Gracias.
Gracias, por el aire. Gracias por el Sol. Gracias por el agua. Gracias por la tierra. Gracias por el dolor. Gracias por la carne. Gracias por los ojos. Gracias por la pena. Gracias por la gloria ...
Me acabo de dar cuenta, esta misma mañana sin irme más lejos, que no puedo hacer otra cosa que dar gracias.
Miles de soldaditos de papa luchaban por atrapar la joya de mi mama. Esos soldaditos eran mis hermanos, fallecidos en el intento. Sin embargo el azar, la casualidad, la vida ... quiso que le tocase a este soldadito. Este soldadito encontró la joya y me permitió nacer. Pensándolo fríamente ... ¡si me descuido ni siquiera nazco! He tenido la suerte de poder nacer, tengo la suerte de poder sufrir o de poder reír, sea como sea eso es irrelevante, pero tengo esa suerte. ¿Cuál es la probabilidad de repetir ese milagro? Es tan mínima que posiblemente se despreciaría. Todo coincidió como jamás podría coincidir de nuevo.

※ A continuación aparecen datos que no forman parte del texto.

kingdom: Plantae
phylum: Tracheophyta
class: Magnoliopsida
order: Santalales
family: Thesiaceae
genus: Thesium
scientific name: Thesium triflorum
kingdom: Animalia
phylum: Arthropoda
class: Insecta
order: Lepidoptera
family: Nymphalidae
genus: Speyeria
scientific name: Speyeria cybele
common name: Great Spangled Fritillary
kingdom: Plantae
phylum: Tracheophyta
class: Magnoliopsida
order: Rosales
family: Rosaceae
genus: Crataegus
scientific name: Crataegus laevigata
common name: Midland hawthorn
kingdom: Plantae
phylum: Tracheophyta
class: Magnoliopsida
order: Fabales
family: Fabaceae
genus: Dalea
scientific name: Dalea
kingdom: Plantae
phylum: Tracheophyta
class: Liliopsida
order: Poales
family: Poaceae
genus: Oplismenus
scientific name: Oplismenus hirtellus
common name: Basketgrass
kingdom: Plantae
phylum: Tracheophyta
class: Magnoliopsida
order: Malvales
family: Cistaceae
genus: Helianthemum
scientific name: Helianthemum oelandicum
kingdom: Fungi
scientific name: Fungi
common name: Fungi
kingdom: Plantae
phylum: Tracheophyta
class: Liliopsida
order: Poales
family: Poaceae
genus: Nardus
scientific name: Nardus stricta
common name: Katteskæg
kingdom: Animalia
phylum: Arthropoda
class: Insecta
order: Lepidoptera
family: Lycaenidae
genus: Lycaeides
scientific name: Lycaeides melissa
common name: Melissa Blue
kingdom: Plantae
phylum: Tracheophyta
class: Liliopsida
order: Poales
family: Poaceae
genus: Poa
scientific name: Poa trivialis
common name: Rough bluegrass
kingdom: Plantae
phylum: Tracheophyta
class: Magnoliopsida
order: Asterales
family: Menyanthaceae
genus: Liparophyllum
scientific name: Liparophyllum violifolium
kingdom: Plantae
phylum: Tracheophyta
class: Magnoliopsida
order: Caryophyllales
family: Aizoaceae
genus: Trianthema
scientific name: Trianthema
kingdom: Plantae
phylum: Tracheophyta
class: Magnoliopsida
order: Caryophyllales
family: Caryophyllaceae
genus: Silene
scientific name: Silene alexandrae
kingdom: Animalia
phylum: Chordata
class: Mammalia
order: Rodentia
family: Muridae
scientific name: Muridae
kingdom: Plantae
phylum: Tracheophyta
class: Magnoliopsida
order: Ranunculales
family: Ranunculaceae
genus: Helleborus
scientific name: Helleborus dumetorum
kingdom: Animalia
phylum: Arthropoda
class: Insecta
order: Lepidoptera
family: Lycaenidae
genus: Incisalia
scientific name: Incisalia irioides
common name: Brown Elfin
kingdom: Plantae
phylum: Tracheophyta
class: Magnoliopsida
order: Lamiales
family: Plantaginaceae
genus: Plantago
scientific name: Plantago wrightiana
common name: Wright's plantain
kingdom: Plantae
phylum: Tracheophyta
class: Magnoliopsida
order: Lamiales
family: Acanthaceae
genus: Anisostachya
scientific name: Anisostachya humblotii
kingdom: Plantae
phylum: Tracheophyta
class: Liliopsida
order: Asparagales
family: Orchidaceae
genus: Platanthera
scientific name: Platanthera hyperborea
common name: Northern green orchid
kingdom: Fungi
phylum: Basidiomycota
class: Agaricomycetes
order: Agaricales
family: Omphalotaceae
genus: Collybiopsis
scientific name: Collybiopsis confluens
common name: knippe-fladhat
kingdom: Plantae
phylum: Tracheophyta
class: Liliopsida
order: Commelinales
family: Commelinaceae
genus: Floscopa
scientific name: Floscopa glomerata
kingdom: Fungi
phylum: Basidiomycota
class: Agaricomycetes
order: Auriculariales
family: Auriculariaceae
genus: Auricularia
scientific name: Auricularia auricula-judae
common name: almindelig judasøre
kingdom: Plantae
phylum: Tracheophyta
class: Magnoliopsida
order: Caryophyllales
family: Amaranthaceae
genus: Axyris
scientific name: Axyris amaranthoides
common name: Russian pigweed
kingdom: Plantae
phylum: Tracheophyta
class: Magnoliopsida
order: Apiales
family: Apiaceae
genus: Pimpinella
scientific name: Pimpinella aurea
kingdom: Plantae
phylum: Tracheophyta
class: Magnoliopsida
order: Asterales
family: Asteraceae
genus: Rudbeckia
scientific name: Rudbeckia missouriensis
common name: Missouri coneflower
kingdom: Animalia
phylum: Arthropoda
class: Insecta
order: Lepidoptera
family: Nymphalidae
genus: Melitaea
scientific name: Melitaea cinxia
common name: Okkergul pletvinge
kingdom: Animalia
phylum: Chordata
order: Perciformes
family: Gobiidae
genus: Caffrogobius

Ese día, a esa hora, en ese instante, ese soldadito específico, esa joya exclusiva, ese milagro inaudito. ¿Vale la pena desperdiciar la lotería? ¡Me ha tocado! ¡Estoy vivo! ¿Eres consciente de los millones y millones de soldaditos que lo han intentado por el camino? Es tremendo el número de bajas.
El desarrollo embrionario es la primera belleza de la vida. Como la cosa más chiquitita cumple el programa establecido para llegar a la cosa más compleja jamás creada. Fui el protagonista durante nueve meses, el día de mi nacimiento fui la estrella por excelencia ... Todos estaban pendientes de mi ... y e mi pobre madre, que no ha perdido mérito ninguno.
No obstante, aunque es mio el logro de llegar a donde estoy, no soy capaz de recordar nada. No recuerdo cómo fue la etapa más bonita de mi vida. Esa etapa donde mi madre y yo éramos uno. Vivir en el interior de otra persona, la cual te alimenta con su propia carne, la cual te protege con su propia vida y la cual te promete fidelidad eterna. Se crea un vínculo inamovible entre una madre y un hijo. Durante nueve meses somos uno solo.
El primer rayo de luz que pintó mi pupilas ... ¿A quien vieron? El primer soplo de aire que lleno mis pulmones ... ¿a qué olía? ¿Qué fue lo primero que comí? ¿A qué sabía? No entiendo como he podido olvidar detalles tan importantes en mi vida. Detalles que quizás hoy me respondiesen a varias preguntas. Detalles que yo mismo debería conocer de mi mismo.
¿Cómo fue descubrir el mundo? ¿Tuve miedo? ...
Sea como sea supongo que solo puedo decir gracias. No está nada mal.